- Born: Otunba Adewunmi Oriyomi Onanuga 2 December 1965
- Died: 15 January 2025 (aged 59)
- Other name: Yomi Onanuga

= Adewunmi Onanuga =

Nigerian politician and businesswoman (1965–2025)

Otunba Adewunmi Oriyomi Onanuga (2 December 1965 – 15 January 2025), popularly known as Ijaya, was a Nigerian politician and businessman who served as the Deputy Chief Whip of the House of Representatives representing Ikenne/Sagamu/Remo North Federal Constituency until her death on 15 January 2025.

==Early career and business background ==
Adewunmi Onanuga was born in Hammersmith, London, to Nigerian parents.
Before entering active politics, Onanuga was engaged in business activities. Her business experience contributed to her public profile and recognition within Ogun State political circles.
Her background in entrepreneurship was frequently referenced in media profiles discussing her transition into politics

== Political career ==
Onanuga entered politics under the platform of the All Progressives Congress (APC). She became active in Ogun State politics, where she built a strong support base.

== Election to the House of Representatives ==
In 2019, she contested and won the elections as member, representing Ikenne/Sagamu/Remo North Federal Constituency in Ogun State, Nigeria, on the platform of the All Progressive Congress (APC). She was re-elected in 2023 for a second term and previously served as Chairperson, House Committee on Women Affairs and Social Development.
== Leadership roles ==
During her time in the National Assembly, she held key leadership positions including:
- Chairperson
- House Committee on Women Affairs and Social Development
- Deputy Chief Whip of the House of Representatives
These roles placed her among the senior female lawmakers in the legislature.

== Legislative activities and interests ==
Onanuga was involved in legislative oversight and parliamentary duties, particularly in areas related to:
- Women empowerment
- Social development
- Community representation
- Constituency projects in Ogun State
Her committee work focused on improving policies affecting women and vulnerable groups in Nigeria.

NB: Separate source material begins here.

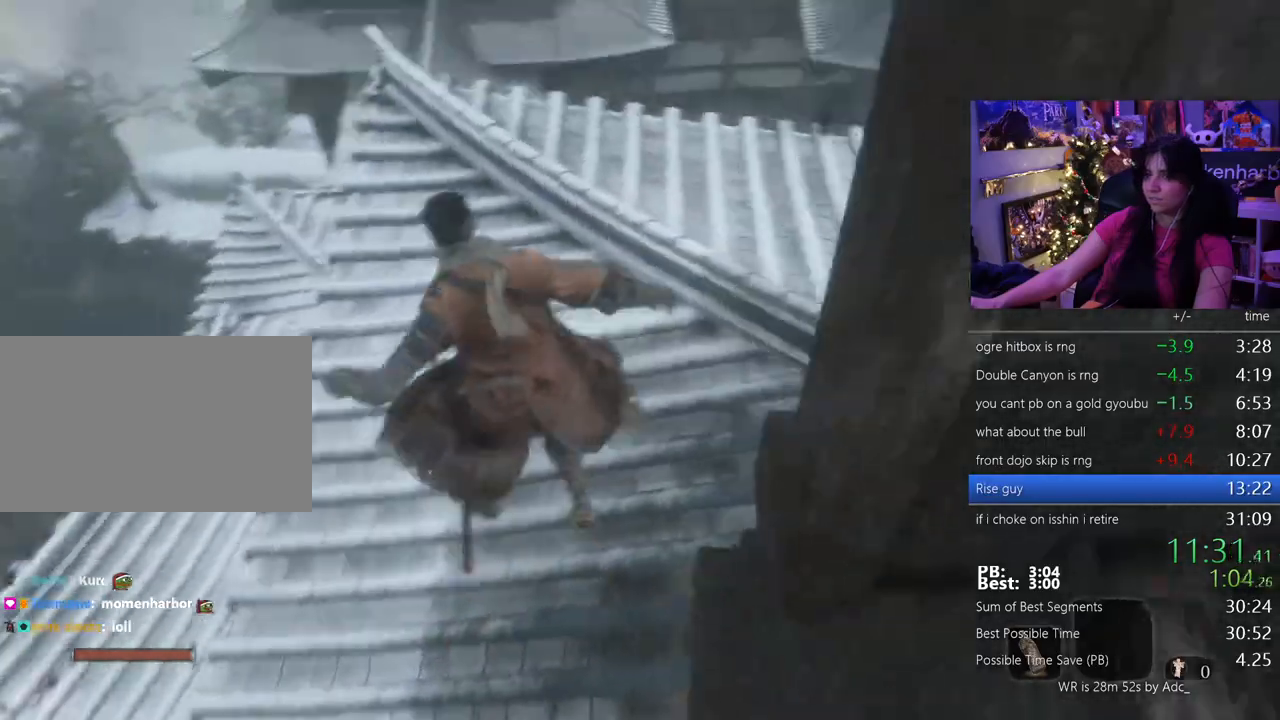
Gameplay with keyboard and mouse; each line is a JSON object with the keys and mouse buttons held at the frame after it. "events" lists presses ("down") and releases ("up") of "1", "2", "3", "4", "5", "a", "alt", "c", "caps_lock", "ctrl", "d", "e", "f", "g", "q", "r", "s", "shift", "space", "t", "tab", "v", "w", "x", "z" and "mouse_wheel" between this image and that frame as [ms after this image, input, new state], when the widget could be followed in between. "mouse_wheel" = the "wheel" button of the "mouse" list. No other keys are recorded. "wheel" means that the mouse wheel is clicked or scrolled. Not read: mouse_move.
{"keys": ["shift", "w"], "mouse": []}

== Public image and recognition ==
Onanuga was widely recognized within Ogun State politics as a strong grassroots mobilizer. Her nickname Ijaya became symbolic of her political identity and public presence.
She was also noted in media reports for her influence in women participation in politics.

==Death==
Onanuga died after a brief illness on 15 January 2025, at the age of 59.
Her death was officially announced by the National Assembly and widely reported across Nigerian media. Tributes were paid by colleagues and political leaders across party lines.